Not one of your clients probably aims to live a pinched and circumscribed existence in retirement, but sometimes life gets in the way. As this month’s Global View makes clear, there are a number of factors that can negatively impact retirement savings.

The good news: knowledge is power. Clients who are well-informed about how their decisions will impact savings can make plans and trade-offs. Here are four common obstacles to a successful retirement:

  1. The role of the rug rats. According to this Bloomberg story by Ben Steverman, kids can put a crimp in your clients’ retirement. From birth to age 18, the estimated tab per child is $233,610 for food, clothing, a larger house and a host of other expenses (and that doesn’t include university costs). Parents, he argues, must respond by honing their budgeting skills.

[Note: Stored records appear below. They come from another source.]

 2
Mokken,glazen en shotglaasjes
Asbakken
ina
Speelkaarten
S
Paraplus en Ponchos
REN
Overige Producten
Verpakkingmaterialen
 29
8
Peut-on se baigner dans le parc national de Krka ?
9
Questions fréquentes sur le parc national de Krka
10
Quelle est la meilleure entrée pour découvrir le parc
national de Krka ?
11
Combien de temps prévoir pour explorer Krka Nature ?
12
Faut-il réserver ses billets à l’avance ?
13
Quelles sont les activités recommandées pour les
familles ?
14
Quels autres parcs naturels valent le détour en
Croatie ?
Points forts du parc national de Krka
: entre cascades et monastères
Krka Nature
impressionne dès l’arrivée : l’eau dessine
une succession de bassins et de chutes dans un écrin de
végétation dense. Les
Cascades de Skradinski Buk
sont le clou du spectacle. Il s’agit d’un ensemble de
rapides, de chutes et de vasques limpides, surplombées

  1. The 30-something in the basement. The bad news: dependent offspring may live at home a lot longer than expected. Rob Carrick of the Globe and Mail notes that the newest retirement savings challenge is the 30-something who’s still on the parental dole. But Carrick argues this could be just another version of helicopter parenting – he suggests parents need to take their own goals and assets into consideration before ponying up.

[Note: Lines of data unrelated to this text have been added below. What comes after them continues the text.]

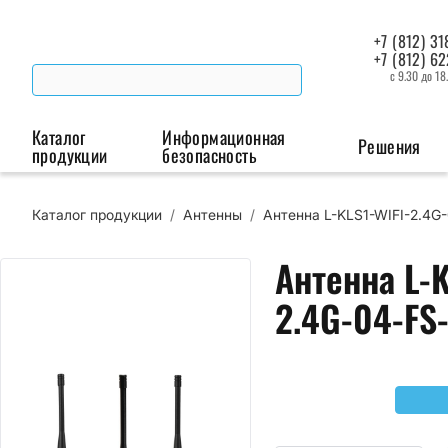
+7 (812) 31
+7 (812) 6
с 9.30 до 18
Каталог
Информационная
Решения
продукции
безопасность
Каталог продукции
/
Антенны
/
Антенна L-KLS1-WIFI-2.4
Беспроводная связь
Промышленная автоматизация
Сист
Антенна L-K
Модемы
Преобразователи
Пои
интерфейсов
мая
2.4G-04-F
Роутеры
Промышленные
контроллеры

  1. The slings and arrows of outrageous fortune. Diane Harris’s Next Avenue article looks at one of the most common source of anxiety for many people, namely the inability to absorb a financial shock. She makes the case that adverse events such as layoffs and leaky roofs are predictably common, so clients should come up with a plan to manage the unexpected.

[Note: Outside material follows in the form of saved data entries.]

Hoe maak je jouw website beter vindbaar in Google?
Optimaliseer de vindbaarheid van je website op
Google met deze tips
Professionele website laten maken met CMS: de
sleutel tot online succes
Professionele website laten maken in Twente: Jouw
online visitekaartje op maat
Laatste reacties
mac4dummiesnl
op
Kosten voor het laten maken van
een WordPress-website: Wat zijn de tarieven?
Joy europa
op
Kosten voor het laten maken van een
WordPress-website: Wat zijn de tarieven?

  1. A reluctance to spend savings. Gordon Powers’s article in Investment Executive focuses in on the “consumption gap”; basically the difference between what clients could spend and what they do spend. His suggestions for helping clients achieve a more satisfying retirement include reframing their retirement in terms of income flow (rather than savings), and using annuities to provide sustainable cash flow without dipping into the principal.